Although transactional models have proved to be very useful for numerous applications, the development of new models to reflect the ever-increasing complexity and diversity of modern applications is a very active area of research. Analysis of the existing models of multithreaded transactions shows that they either give too much freedom to threads and do not control their participation in transactions, or unnecessarily restrict the computational model by assuming that only one thread can enter a transaction. Another important issue, which many models do not address properly, is providing adequate exception handling features. A new model of multithreaded transactions is proposed. Its detailed description is given, including rules of thread behaviour when transactions start, commit and abort, and rules of exception raising, propagation and handling. This model is supported by enhanced error detection techniques to allow for earlier error detection and for localised recovery. General approaches to implementing transaction support are discussed and a detailed description of an Ada implementation is given. Special attention is paid to outlining typical applications for which this model is suitable and to comparing it with several known approaches (Coordinated Atomic actions, CORBA, and Argus).

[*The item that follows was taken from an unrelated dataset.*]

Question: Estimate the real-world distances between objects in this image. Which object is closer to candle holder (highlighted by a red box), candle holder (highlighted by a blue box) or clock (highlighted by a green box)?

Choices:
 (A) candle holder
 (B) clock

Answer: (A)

TouchRAM: A Multitouch-Enabled Tool for Aspect-Oriented Software Design

This paper presents TouchRAM, a multitouch-enabled tool for agile software design modeling aimed at developing scalable and reusable software design models. The tool gives the designer access to a vast library of reusable design models encoding essential recurring design concerns. It exploits model interfaces and aspect-oriented model weaving techniques as defined by the Reusable Aspect Models (RAM) approach to enable the designer to rapidly apply reusable design concerns within the design model of the software under development. The paper highlights the user interface features of the tool specifically designed for ease of use, reuse and agility (multiple ways of input, tool-assisted reuse, multitouch), gives an overview of the library of reusable design models available to the user, and points out how the current state-of-the-art in model weaving had to be extended to support seamless model reuse.